# QUESTIONS
[a] Decide whether each statement agrees with the opinion piece on child support, answering yes or no and quoting the words from the piece that settle it: (i) the piece says a couple may decide together to end a pregnancy as a private matter; (ii) the piece says most young women of that age are ready to have children; (iii) the piece says that in the past, men who failed to meet their obligations were shunned.
[b] Quote the part of the opinion piece on child support that opens with the words containing "And your ability" and closes with "in the family.".

# EXERCISE PASSAGE
►

I hate to break it to you fellas but if you get a girl pregnant you are responsible for looking after it.
You don’t get to decide.
The law has already done that for you.
If the child is yours, you have to cough up. It’s not only the right thing to do – it’s compulsory.
It’s called legislated child support.
While some of you may label yourselves as victims of unscrupulous women looking for a meal ticket, the rest of us call you deadbeat dads.
You see the thing is, no matter how many footy fixers and dodgy sports agents try to portray you as helpless prey there is no escaping the truth that this is all on you. ALL of it.
Whatever the motivation of the female in this equation, she can’t get pregnant if you don’t have sex with her in the first place.
And barring an accident, if you wear a condom it’s unlikely she will fall pregnant either no matter how many times you drop your pants.
Parents have been starting to teach their 13 year old boys this pretty basic fact since the birds and the bees took on a less literal meaning.
It is equally true the female in the equation has her own obligations to herself, but ultimately this is all about choices.
Your own choices.
And your ability to confront and deal with the consequences of those choices in a mature, human and thoughtful way.
Oh, and of course, in a way that’s not against the law.
There was a time when pregnancy outside of marriage was a thing of unimaginable shame.
Polite society had a few ways of dealing with young women who were with child – and all of them unacceptable.
She was either sent away for – well about nine months – to have the baby hidden from the prying eyes of neighbours. She returned ’good as new’ and the baby was adopted out or raised by someone else in the family.
Alternatively, the horny couple, who only wanted one night of passion and not really a life together behind a white picket fence, are forced to marry, adjust slightly the birth dates and either try to live happily ever after or at least try to look like they are.
There were some other options too but they are too unsavoury to even contemplate.
None of these scenarios should be endorsed as viable solutions but there is one common theme that is still relevant today.
The father in the equation was expected to take responsibility no matter the circumstances of the pregnancy.
And those men who didn’t deliver on those obligations were ostracised for being weak.
It wasn’t considered okay for a burly fixer to step in and take care of it for them. Of course, it did happen but it was still thought of as shameful to not man-up and do the right thing.
But what the headlines of recent weeks has uncovered is a notion that this practice of casting aside young women who fall pregnant because it’s somehow their fault alone is okay.
It’s not okay.
It’s never okay.
It’s not wrong or even unusual for a young man on the verge of a terrific sporting career to not want to have children yet.
Truth be told most women of that age aren’t ready either, including those dismissed as groupies out to bag a superstar husband.
But if the blokes can’t control their urges to practice safe sex and she falls pregnant, then I’m afraid what you did or didn’t picture for your life matters squat.
As a couple you may decide to terminate the pregnancy and that is a private matter between the two of you.
But if she wants the baby ultimately that’s her choice.
And when it comes to supporting that child financially, I’m sorry, you don’t have a choice.
You waived that right the second you decided to have sex.
And the type of man you want to be will be determined by how well you handle the situation.
Here’s a tip though, ignoring phone calls, refusing to attend doctors appointments, sending abusive text messages and getting a slightly balding car salesman who folds his paunch into a shiny silver double-breasted suit who used to know your dad to do your talking for you isn’t the best option.
That really is one choice you will regret.

◄

Collected data:
►

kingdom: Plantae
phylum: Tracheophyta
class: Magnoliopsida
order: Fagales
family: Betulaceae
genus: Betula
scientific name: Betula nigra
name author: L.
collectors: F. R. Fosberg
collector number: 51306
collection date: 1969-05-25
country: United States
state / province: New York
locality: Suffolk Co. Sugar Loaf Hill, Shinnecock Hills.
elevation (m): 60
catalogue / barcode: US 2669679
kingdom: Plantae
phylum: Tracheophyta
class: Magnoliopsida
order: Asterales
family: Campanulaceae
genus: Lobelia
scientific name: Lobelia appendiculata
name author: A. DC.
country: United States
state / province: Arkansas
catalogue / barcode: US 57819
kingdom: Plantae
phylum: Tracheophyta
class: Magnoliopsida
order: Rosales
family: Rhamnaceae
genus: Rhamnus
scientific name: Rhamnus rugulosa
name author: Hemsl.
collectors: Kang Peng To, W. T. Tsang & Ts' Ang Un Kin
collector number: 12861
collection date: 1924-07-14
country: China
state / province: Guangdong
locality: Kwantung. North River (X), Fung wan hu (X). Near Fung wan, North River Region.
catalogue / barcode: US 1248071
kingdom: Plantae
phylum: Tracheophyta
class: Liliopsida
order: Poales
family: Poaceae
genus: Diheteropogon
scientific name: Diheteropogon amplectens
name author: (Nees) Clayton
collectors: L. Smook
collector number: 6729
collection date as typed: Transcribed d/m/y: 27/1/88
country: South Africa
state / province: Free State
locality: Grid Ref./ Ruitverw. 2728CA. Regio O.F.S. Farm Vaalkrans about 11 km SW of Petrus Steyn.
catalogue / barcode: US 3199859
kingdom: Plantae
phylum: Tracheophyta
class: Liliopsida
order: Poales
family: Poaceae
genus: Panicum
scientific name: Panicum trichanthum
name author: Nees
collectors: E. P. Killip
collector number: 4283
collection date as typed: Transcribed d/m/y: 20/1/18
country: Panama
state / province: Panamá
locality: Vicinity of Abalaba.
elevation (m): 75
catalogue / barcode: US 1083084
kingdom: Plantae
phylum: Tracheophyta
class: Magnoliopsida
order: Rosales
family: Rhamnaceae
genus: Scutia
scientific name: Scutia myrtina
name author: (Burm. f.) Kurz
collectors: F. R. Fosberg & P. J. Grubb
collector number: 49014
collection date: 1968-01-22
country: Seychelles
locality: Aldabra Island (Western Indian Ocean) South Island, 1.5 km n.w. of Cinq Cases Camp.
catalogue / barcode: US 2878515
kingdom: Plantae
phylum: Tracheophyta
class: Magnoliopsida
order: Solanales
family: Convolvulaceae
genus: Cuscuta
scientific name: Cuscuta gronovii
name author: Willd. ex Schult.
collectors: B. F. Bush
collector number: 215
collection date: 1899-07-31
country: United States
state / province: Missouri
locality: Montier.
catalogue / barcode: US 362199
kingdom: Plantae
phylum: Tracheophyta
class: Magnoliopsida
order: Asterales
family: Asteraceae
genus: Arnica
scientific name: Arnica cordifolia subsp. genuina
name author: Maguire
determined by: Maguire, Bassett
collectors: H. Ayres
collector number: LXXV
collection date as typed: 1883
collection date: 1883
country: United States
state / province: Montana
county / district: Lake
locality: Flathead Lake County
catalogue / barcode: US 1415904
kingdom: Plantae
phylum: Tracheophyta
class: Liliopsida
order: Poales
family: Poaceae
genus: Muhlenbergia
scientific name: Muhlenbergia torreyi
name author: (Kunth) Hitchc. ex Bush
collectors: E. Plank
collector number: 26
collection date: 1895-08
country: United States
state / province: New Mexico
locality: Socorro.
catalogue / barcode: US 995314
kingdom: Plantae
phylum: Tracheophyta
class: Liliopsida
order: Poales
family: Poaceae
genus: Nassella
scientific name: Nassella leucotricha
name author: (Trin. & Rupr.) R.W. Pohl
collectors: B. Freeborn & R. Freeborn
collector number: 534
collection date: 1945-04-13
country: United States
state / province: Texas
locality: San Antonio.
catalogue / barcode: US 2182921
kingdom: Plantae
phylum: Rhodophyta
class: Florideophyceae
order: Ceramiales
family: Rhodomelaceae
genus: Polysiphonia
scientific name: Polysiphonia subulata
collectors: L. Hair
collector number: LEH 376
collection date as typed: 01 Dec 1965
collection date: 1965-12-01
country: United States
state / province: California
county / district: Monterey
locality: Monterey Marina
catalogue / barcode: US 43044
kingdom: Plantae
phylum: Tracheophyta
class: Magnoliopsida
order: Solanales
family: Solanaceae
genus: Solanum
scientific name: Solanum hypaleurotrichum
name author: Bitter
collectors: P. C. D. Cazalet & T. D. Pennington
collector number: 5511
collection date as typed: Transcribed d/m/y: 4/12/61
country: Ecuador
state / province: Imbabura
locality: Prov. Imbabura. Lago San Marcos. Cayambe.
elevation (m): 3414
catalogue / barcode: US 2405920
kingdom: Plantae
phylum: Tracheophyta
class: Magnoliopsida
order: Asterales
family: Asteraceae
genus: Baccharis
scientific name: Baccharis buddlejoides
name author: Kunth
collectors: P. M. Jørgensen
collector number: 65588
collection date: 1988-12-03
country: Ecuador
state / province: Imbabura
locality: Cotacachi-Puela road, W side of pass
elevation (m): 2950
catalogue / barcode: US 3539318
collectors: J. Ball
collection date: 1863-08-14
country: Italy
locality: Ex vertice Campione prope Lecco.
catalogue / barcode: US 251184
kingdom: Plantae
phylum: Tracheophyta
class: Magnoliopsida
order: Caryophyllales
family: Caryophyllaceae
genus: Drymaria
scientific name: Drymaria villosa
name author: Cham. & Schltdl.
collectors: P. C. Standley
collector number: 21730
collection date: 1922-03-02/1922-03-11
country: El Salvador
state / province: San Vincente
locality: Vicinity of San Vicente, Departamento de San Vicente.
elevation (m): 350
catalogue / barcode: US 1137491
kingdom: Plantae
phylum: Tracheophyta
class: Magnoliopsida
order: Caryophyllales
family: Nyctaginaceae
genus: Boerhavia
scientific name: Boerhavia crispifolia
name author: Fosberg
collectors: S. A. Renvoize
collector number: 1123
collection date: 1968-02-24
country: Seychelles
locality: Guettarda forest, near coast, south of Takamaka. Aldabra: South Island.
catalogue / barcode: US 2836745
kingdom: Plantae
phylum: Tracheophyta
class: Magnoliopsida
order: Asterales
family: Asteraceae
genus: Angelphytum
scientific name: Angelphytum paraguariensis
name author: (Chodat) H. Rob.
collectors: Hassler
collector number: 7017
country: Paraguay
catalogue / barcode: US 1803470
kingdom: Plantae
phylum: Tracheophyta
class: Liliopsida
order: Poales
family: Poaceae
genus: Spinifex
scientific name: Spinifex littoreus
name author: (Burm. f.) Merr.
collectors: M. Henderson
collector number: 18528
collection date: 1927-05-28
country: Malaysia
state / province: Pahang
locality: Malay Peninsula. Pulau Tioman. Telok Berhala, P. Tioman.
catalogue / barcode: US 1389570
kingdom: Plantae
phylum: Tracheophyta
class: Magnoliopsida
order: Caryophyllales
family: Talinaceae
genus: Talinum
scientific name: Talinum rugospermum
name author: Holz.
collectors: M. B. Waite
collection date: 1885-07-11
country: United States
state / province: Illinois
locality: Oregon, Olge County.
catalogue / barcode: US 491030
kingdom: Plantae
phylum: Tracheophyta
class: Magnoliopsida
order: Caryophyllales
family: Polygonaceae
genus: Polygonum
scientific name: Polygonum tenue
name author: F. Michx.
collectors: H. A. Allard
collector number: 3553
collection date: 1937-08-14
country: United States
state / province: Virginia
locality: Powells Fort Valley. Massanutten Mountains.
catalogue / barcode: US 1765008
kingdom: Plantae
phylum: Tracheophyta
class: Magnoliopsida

◄

# ANSWERS FOR THE TASKS
[a]
(i) Yes: "As a couple you may decide to terminate the pregnancy and that is a private matter between the two of you."
(ii) No: "Truth be told most women of that age aren’t ready either"
(iii) Yes: "And those men who didn’t deliver on those obligations were ostracised for being weak."

[b]
And your ability to confront and deal with the consequences of those choices in a mature, human and thoughtful way.
Oh, and of course, in a way that’s not against the law.
There was a time when pregnancy outside of marriage was a thing of unimaginable shame.
Polite society had a few ways of dealing with young women who were with child – and all of them unacceptable.
She was either sent away for – well about nine months – to have the baby hidden from the prying eyes of neighbours. She returned ’good as new’ and the baby was adopted out or raised by someone else in the family.